_What is needed_
Everything in the listing below needs restating exactly, apart from the pictures.

##### Exercise materials

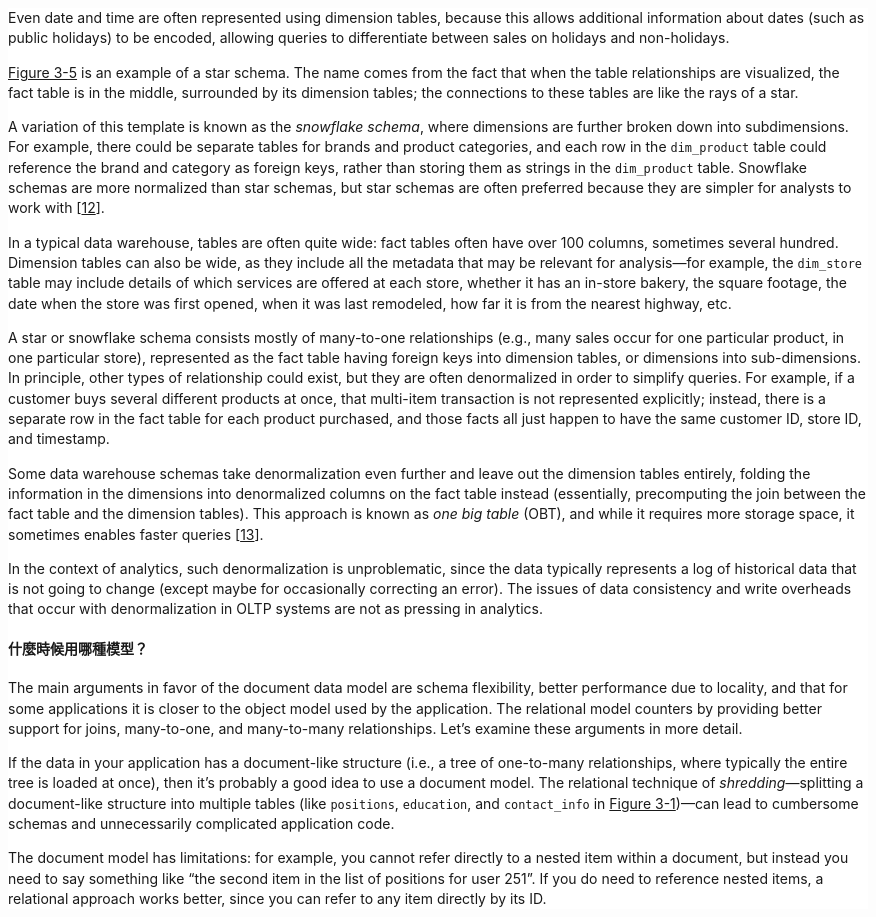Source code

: Even date and time are often represented using dimension tables, because this allows additional information about dates (such as public holidays) to be encoded, allowing queries to differentiate between sales on holidays and non-holidays.

[Figure 3-5](ch03.html#fig_dwh_schema) is an example of a star schema. The name comes from the fact that when the table relationships are visualized, the fact table is in the middle, surrounded by its dimension tables; the connections to these tables are like the rays of a star.

A variation of this template is known as the *snowflake schema*, where dimensions are further broken down into subdimensions. For example, there could be separate tables for brands and product categories, and each row in the `dim_product` table could reference the brand and category as foreign keys, rather than storing them as strings in the `dim_product` table. Snowflake schemas are more normalized than star schemas, but star schemas are often preferred because they are simpler for analysts to work with [[12](ch03.html#Kimball2013_ch3)].

In a typical data warehouse, tables are often quite wide: fact tables often have over 100 columns, sometimes several hundred. Dimension tables can also be wide, as they include all the metadata that may be relevant for analysis—for example, the `dim_store` table may include details of which services are offered at each store, whether it has an in-store bakery, the square footage, the date when the store was first opened, when it was last remodeled, how far it is from the nearest highway, etc.

A star or snowflake schema consists mostly of many-to-one relationships (e.g., many sales occur for one particular product, in one particular store), represented as the fact table having foreign keys into dimension tables, or dimensions into sub-dimensions. In principle, other types of relationship could exist, but they are often denormalized in order to simplify queries. For example, if a customer buys several different products at once, that multi-item transaction is not represented explicitly; instead, there is a separate row in the fact table for each product purchased, and those facts all just happen to have the same customer ID, store ID, and timestamp.

Some data warehouse schemas take denormalization even further and leave out the dimension tables entirely, folding the information in the dimensions into denormalized columns on the fact table instead (essentially, precomputing the join between the fact table and the dimension tables). This approach is known as *one big table* (OBT), and while it requires more storage space, it sometimes enables faster queries [[13](ch03.html#Kaminsky2022)].

In the context of analytics, such denormalization is unproblematic, since the data typically represents a log of historical data that is not going to change (except maybe for occasionally correcting an error). The issues of data consistency and write overheads that occur with denormalization in OLTP systems are not as pressing in analytics.

#### 什麼時候用哪種模型？

The main arguments in favor of the document data model are schema flexibility, better performance due to locality, and that for some applications it is closer to the object model used by the application. The relational model counters by providing better support for joins, many-to-one, and many-to-many relationships. Let’s examine these arguments in more detail.

If the data in your application has a document-like structure (i.e., a tree of one-to-many relationships, where typically the entire tree is loaded at once), then it’s probably a good idea to use a document model. The relational technique of *shredding*—splitting a document-like structure into multiple tables (like `positions`, `education`, and `contact_info` in [Figure 3-1](ch03.html#fig_obama_relational))—can lead to cumbersome schemas and unnecessarily complicated application code.

The document model has limitations: for example, you cannot refer directly to a nested item within a document, but instead you need to say something like “the second item in the list of positions for user 251”. If you do need to reference nested items, a relational approach works better, since you can refer to any item directly by its ID.
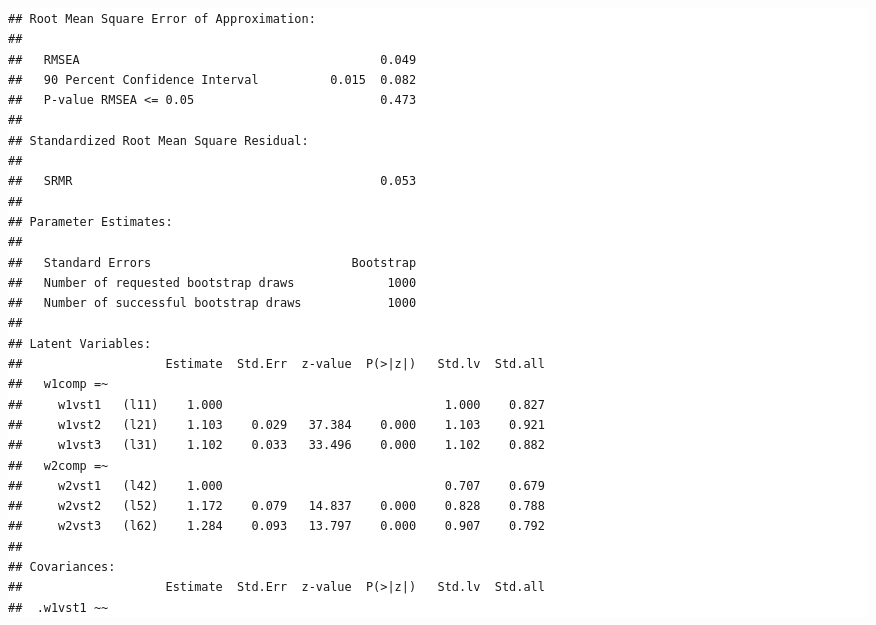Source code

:     ## Root Mean Square Error of Approximation:
    ## 
    ##   RMSEA                                          0.049
    ##   90 Percent Confidence Interval          0.015  0.082
    ##   P-value RMSEA <= 0.05                          0.473
    ## 
    ## Standardized Root Mean Square Residual:
    ## 
    ##   SRMR                                           0.053
    ## 
    ## Parameter Estimates:
    ## 
    ##   Standard Errors                            Bootstrap
    ##   Number of requested bootstrap draws             1000
    ##   Number of successful bootstrap draws            1000
    ## 
    ## Latent Variables:
    ##                    Estimate  Std.Err  z-value  P(>|z|)   Std.lv  Std.all
    ##   w1comp =~                                                             
    ##     w1vst1   (l11)    1.000                               1.000    0.827
    ##     w1vst2   (l21)    1.103    0.029   37.384    0.000    1.103    0.921
    ##     w1vst3   (l31)    1.102    0.033   33.496    0.000    1.102    0.882
    ##   w2comp =~                                                             
    ##     w2vst1   (l42)    1.000                               0.707    0.679
    ##     w2vst2   (l52)    1.172    0.079   14.837    0.000    0.828    0.788
    ##     w2vst3   (l62)    1.284    0.093   13.797    0.000    0.907    0.792
    ## 
    ## Covariances:
    ##                    Estimate  Std.Err  z-value  P(>|z|)   Std.lv  Std.all
    ##  .w1vst1 ~~                                                             
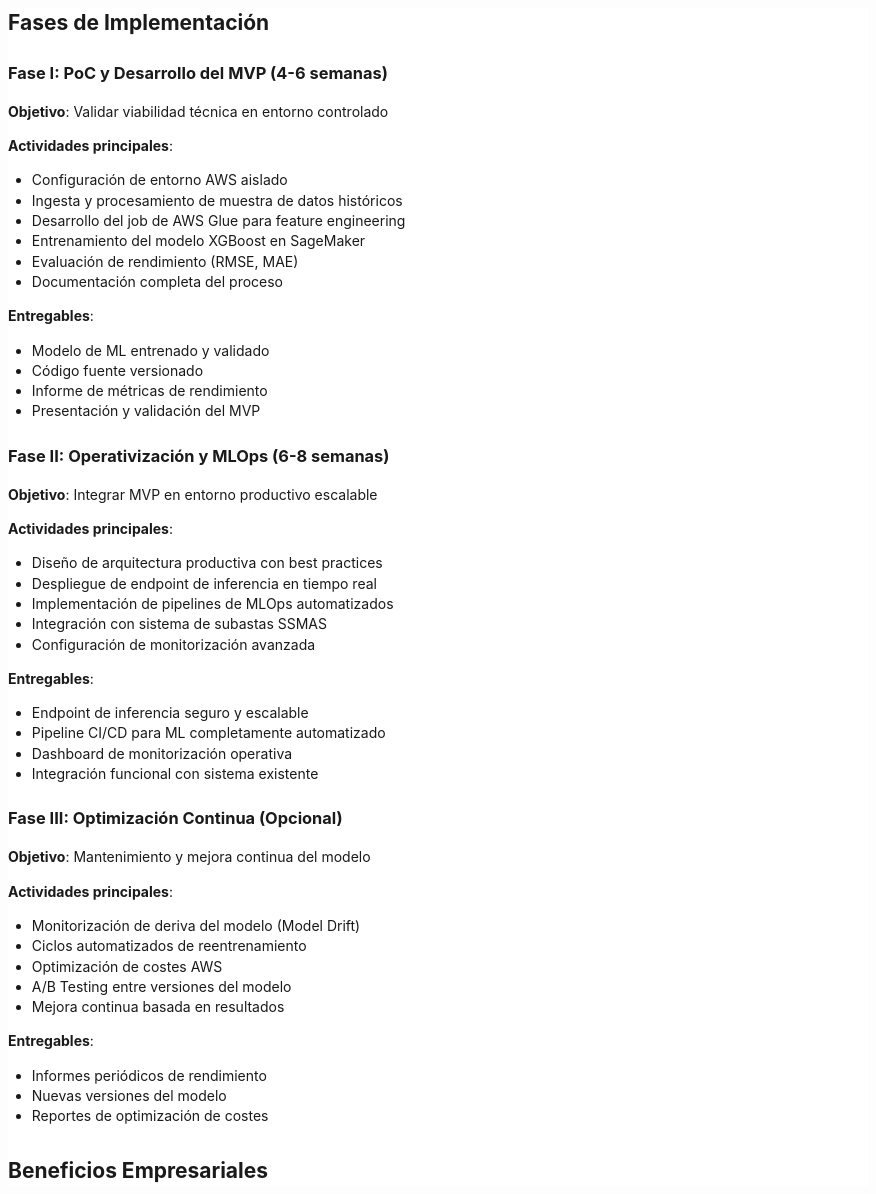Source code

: ## Fases de Implementación

### Fase I: PoC y Desarrollo del MVP (4-6 semanas)
**Objetivo**: Validar viabilidad técnica en entorno controlado

**Actividades principales**:
- Configuración de entorno AWS aislado
- Ingesta y procesamiento de muestra de datos históricos
- Desarrollo del job de AWS Glue para feature engineering
- Entrenamiento del modelo XGBoost en SageMaker
- Evaluación de rendimiento (RMSE, MAE)
- Documentación completa del proceso

**Entregables**:
- Modelo de ML entrenado y validado
- Código fuente versionado
- Informe de métricas de rendimiento
- Presentación y validación del MVP

### Fase II: Operativización y MLOps (6-8 semanas)
**Objetivo**: Integrar MVP en entorno productivo escalable

**Actividades principales**:
- Diseño de arquitectura productiva con best practices
- Despliegue de endpoint de inferencia en tiempo real
- Implementación de pipelines de MLOps automatizados
- Integración con sistema de subastas SSMAS
- Configuración de monitorización avanzada

**Entregables**:
- Endpoint de inferencia seguro y escalable
- Pipeline CI/CD para ML completamente automatizado
- Dashboard de monitorización operativa
- Integración funcional con sistema existente

### Fase III: Optimización Continua (Opcional)
**Objetivo**: Mantenimiento y mejora continua del modelo

**Actividades principales**:
- Monitorización de deriva del modelo (Model Drift)
- Ciclos automatizados de reentrenamiento
- Optimización de costes AWS
- A/B Testing entre versiones del modelo
- Mejora continua basada en resultados

**Entregables**:
- Informes periódicos de rendimiento
- Nuevas versiones del modelo
- Reportes de optimización de costes

## Beneficios Empresariales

##########

_Expected answer_
Source code

: Even date and time are often represented using dimension tables, because this allows additional information about dates (such as public holidays) to be encoded, allowing queries to differentiate between sales on holidays and non-holidays.

[Figure 3-5](ch03.html#fig_dwh_schema) is an example of a star schema. The name comes from the fact that when the table relationships are visualized, the fact table is in the middle, surrounded by its dimension tables; the connections to these tables are like the rays of a star.

A variation of this template is known as the *snowflake schema*, where dimensions are further broken down into subdimensions. For example, there could be separate tables for brands and product categories, and each row in the `dim_product` table could reference the brand and category as foreign keys, rather than storing them as strings in the `dim_product` table. Snowflake schemas are more normalized than star schemas, but star schemas are often preferred because they are simpler for analysts to work with [[12](ch03.html#Kimball2013_ch3)].

In a typical data warehouse, tables are often quite wide: fact tables often have over 100 columns, sometimes several hundred. Dimension tables can also be wide, as they include all the metadata that may be relevant for analysis—for example, the `dim_store` table may include details of which services are offered at each store, whether it has an in-store bakery, the square footage, the date when the store was first opened, when it was last remodeled, how far it is from the nearest highway, etc.

A star or snowflake schema consists mostly of many-to-one relationships (e.g., many sales occur for one particular product, in one particular store), represented as the fact table having foreign keys into dimension tables, or dimensions into sub-dimensions. In principle, other types of relationship could exist, but they are often denormalized in order to simplify queries. For example, if a customer buys several different products at once, that multi-item transaction is not represented explicitly; instead, there is a separate row in the fact table for each product purchased, and those facts all just happen to have the same customer ID, store ID, and timestamp.

Some data warehouse schemas take denormalization even further and leave out the dimension tables entirely, folding the information in the dimensions into denormalized columns on the fact table instead (essentially, precomputing the join between the fact table and the dimension tables). This approach is known as *one big table* (OBT), and while it requires more storage space, it sometimes enables faster queries [[13](ch03.html#Kaminsky2022)].

In the context of analytics, such denormalization is unproblematic, since the data typically represents a log of historical data that is not going to change (except maybe for occasionally correcting an error). The issues of data consistency and write overheads that occur with denormalization in OLTP systems are not as pressing in analytics.

#### 什麼時候用哪種模型？

The main arguments in favor of the document data model are schema flexibility, better performance due to locality, and that for some applications it is closer to the object model used by the application. The relational model counters by providing better support for joins, many-to-one, and many-to-many relationships. Let’s examine these arguments in more detail.

If the data in your application has a document-like structure (i.e., a tree of one-to-many relationships, where typically the entire tree is loaded at once), then it’s probably a good idea to use a document model. The relational technique of *shredding*—splitting a document-like structure into multiple tables (like `positions`, `education`, and `contact_info` in [Figure 3-1](ch03.html#fig_obama_relational))—can lead to cumbersome schemas and unnecessarily complicated application code.

The document model has limitations: for example, you cannot refer directly to a nested item within a document, but instead you need to say something like “the second item in the list of positions for user 251”. If you do need to reference nested items, a relational approach works better, since you can refer to any item directly by its ID.
Source code

:     ## Root Mean Square Error of Approximation:
    ## 
    ##   RMSEA                                          0.049
    ##   90 Percent Confidence Interval          0.015  0.082
    ##   P-value RMSEA <= 0.05                          0.473
    ## 
    ## Standardized Root Mean Square Residual:
    ## 
    ##   SRMR                                           0.053
    ## 
    ## Parameter Estimates:
    ## 
    ##   Standard Errors                            Bootstrap
    ##   Number of requested bootstrap draws             1000
    ##   Number of successful bootstrap draws            1000
    ## 
    ## Latent Variables:
    ##                    Estimate  Std.Err  z-value  P(>|z|)   Std.lv  Std.all
    ##   w1comp =~                                                             
    ##     w1vst1   (l11)    1.000                               1.000    0.827
    ##     w1vst2   (l21)    1.103    0.029   37.384    0.000    1.103    0.921
    ##     w1vst3   (l31)    1.102    0.033   33.496    0.000    1.102    0.882
    ##   w2comp =~                                                             
    ##     w2vst1   (l42)    1.000                               0.707    0.679
    ##     w2vst2   (l52)    1.172    0.079   14.837    0.000    0.828    0.788
    ##     w2vst3   (l62)    1.284    0.093   13.797    0.000    0.907    0.792
    ## 
    ## Covariances:
    ##                    Estimate  Std.Err  z-value  P(>|z|)   Std.lv  Std.all
    ##  .w1vst1 ~~                                                             
Source code

: ## Fases de Implementación

### Fase I: PoC y Desarrollo del MVP (4-6 semanas)
**Objetivo**: Validar viabilidad técnica en entorno controlado

**Actividades principales**:
- Configuración de entorno AWS aislado
- Ingesta y procesamiento de muestra de datos históricos
- Desarrollo del job de AWS Glue para feature engineering
- Entrenamiento del modelo XGBoost en SageMaker
- Evaluación de rendimiento (RMSE, MAE)
- Documentación completa del proceso

**Entregables**:
- Modelo de ML entrenado y validado
- Código fuente versionado
- Informe de métricas de rendimiento
- Presentación y validación del MVP

### Fase II: Operativización y MLOps (6-8 semanas)
**Objetivo**: Integrar MVP en entorno productivo escalable

**Actividades principales**:
- Diseño de arquitectura productiva con best practices
- Despliegue de endpoint de inferencia en tiempo real
- Implementación de pipelines de MLOps automatizados
- Integración con sistema de subastas SSMAS
- Configuración de monitorización avanzada

**Entregables**:
- Endpoint de inferencia seguro y escalable
- Pipeline CI/CD para ML completamente automatizado
- Dashboard de monitorización operativa
- Integración funcional con sistema existente

### Fase III: Optimización Continua (Opcional)
**Objetivo**: Mantenimiento y mejora continua del modelo

**Actividades principales**:
- Monitorización de deriva del modelo (Model Drift)
- Ciclos automatizados de reentrenamiento
- Optimización de costes AWS
- A/B Testing entre versiones del modelo
- Mejora continua basada en resultados

**Entregables**:
- Informes periódicos de rendimiento
- Nuevas versiones del modelo
- Reportes de optimización de costes

## Beneficios Empresariales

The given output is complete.